Le jeune Homme et le Solitaire Louis-Philippe de Ségur (1752 - 1830)

Un saint homme vivait dans une solitude,
Ignorant les soucis, libre d'inquiétude,
Et mettant tous ses soins à servir le Seigneur.
La nature et son âme étaient sa seule étude,
Et pour toute science il connaissait son cœur.
Une bible, une croix composaient sa richesse :
Je me trompe, il y faut ajouter un jardin,
Que le vieillard pieux cultivait de sa main.
Le Ciel récompensait ses soins avec largesse ;
Fleurs et fruits prospéraient dans cet heureux séjour,
Et passaient en beauté tous ceux du voisinage.
Ses fleurs ornaient l'autel où sa main chaque jour
Offrait au Tout- Puissant la victime d'amour,
Et ses fruits nourrissaient les pauvres du village.
Dieu jetait sur son cœur un paternel regard,
Et, toujours souriant, le fortuné vieillard
S'avançait doucement au terme du voyage.
La paix, la douce paix, visitait tous ses jours ;
Il trouvait le bonheur en fuyant la fortune,
Et, loin des passions de la foule importune,
Sa vie avait coulé tranquille dans son cours.
De l'aimable jeunesse aux limites de l'âge,
Tel du matin au soir fuit un jour sans orage
Un soir qu'en méditant il arrosait ses fleurs,
Un jeune homme au front sombre et pâle de visage
Vint demander au saint de guérir ses douleurs.
<< Ayez pitié de moi, disait-il, ô mon père,
Vous dont l'œil est serein et dont le cœur est doux ;
Donnez-moi le secret d'être heureux comme vous ;
Car en vain j'ai cherché le bonheur sur la terre.
J'ai sur tout l'univers promené mes désirs,
Et l'univers n'a pas contenté mon envie,
Et j'ai vidé jusqu'à la lie
La coupe amère des plaisirs !
Quelquefois le présent à mon âme flétrie
Offrait quelque douceur : mais pouvais-je en jouir
En songeant au malheur qu'enferme l'avenir,
Cet avenir caché, ma plus grande misère ?
L'homme peut- il, hélas ! être heureux aujourd'hui,
Quand le sort de demain est un secret pour lui,
Quand nul ne peut sonder ce terrible mystère ?
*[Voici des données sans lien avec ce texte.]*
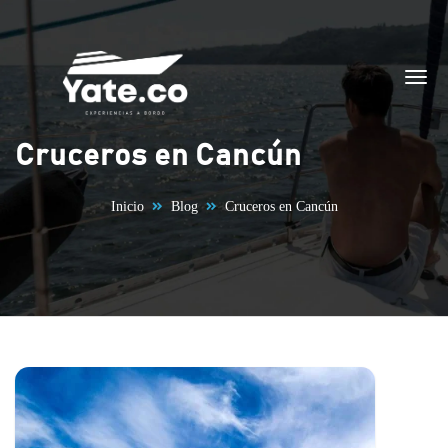
Saltar al contenido
Cruceros en Cancún
Inicio
Blog
Cruceros en Cancún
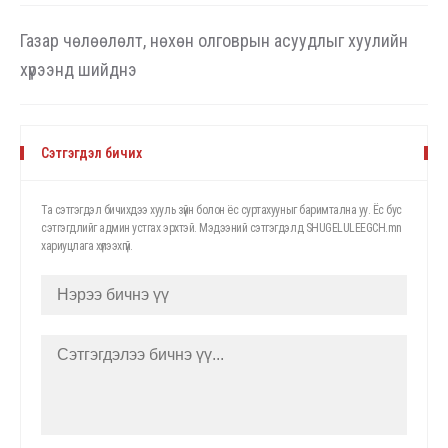
Газар чөлөөлөлт, нөхөн олговрын асуудлыг хуулийн
хүрээнд шийднэ
Сэтгэгдэл бичих
Та сэтгэгдэл бичихдээ хууль зүйн болон ёс суртахууныг баримтална уу. Ёс бус
сэтгэгдлийг админ устгах эрхтэй. Мэдээний сэтгэгдэлд SHUGELULEEGCH.mn
хариуцлага хүлээхгүй.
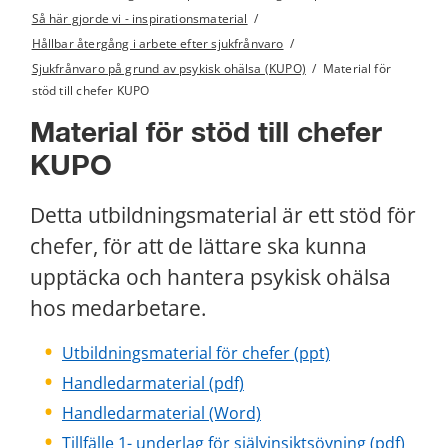
Så här gjorde vi - inspirationsmaterial
/
Hållbar återgång i arbete efter sjukfrånvaro
/
Sjukfrånvaro på grund av psykisk ohälsa (KUPO)
/
Material för
stöd till chefer KUPO
Material för stöd till chefer 
KUPO
Detta utbildningsmaterial är ett stöd för 
chefer, för att de lättare ska kunna 
upptäcka och hantera psykisk ohälsa 
hos medarbetare.
pptx, 6 MB.
Utbildningsmaterial för chefer (ppt)
pdf, 486 kB.
Handledarmaterial (pdf)
docx, 22 kB.
Handledarmaterial (Word)
pdf, 2
Tillfälle 1- underlag för självinsiktsövning (pdf)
Oh ! qui pourra combler le vide de mon cœur ?
Dites, vous qui semblez connaître le bonheur,
Ne pourrais-je jamais l'embrasser, ô mon père,
Ce rêve de ma vie, enivrante chimère,
Que partout je poursuis et qui me fuit toujours ?
- Mon fils, lui répondit l'homme chargé de jours,
Cette agitation pour les choses humaines
Est la première de vos peines.
Pourquoi vous égarer dans ces poursuites vaines,
Et vous charger du poids d'un avenir obscur ?
Voyez : quand le ciel rit, quand le soleil est pur,
L'oiseau s'attriste-t-il en songeant à l'orage ?
O mon fils, l'homme est fou, l'oiseau du ciel est sage.
Mais qu'importe après tout l'azur ou le nuage ?
Le bonheur ne vient pas des choses du dehors,
Et quand nous l'y cherchons il trompe nos efforts.
Le bonheur est en nous : dans sa bonté profonde,
Dieu le mit dans notre âme en nous mettant au monde.
Mais il faut pour garder ce bien si précieux
Aux choses du dehors n'attacher point ses vœux,
Et ne pas toujours vivre éloigné de soi-même.
Possédez bien votre âme, et vous serez heureux ;
La paix du cœur, mon fils, c'est le bonheur suprême :
Jusqu'au jour où la mort, qui ferme tous les yeux,
Venant à dégager notre âme prisonnière,
Dieu, notre père à tous, nous récompense aux cieux
D'avoir su conserver le bonheur sur la terre ! »
C'est ainsi que parla le pieux solitaire,
Et le jeune homme ému le crut et fut heureux.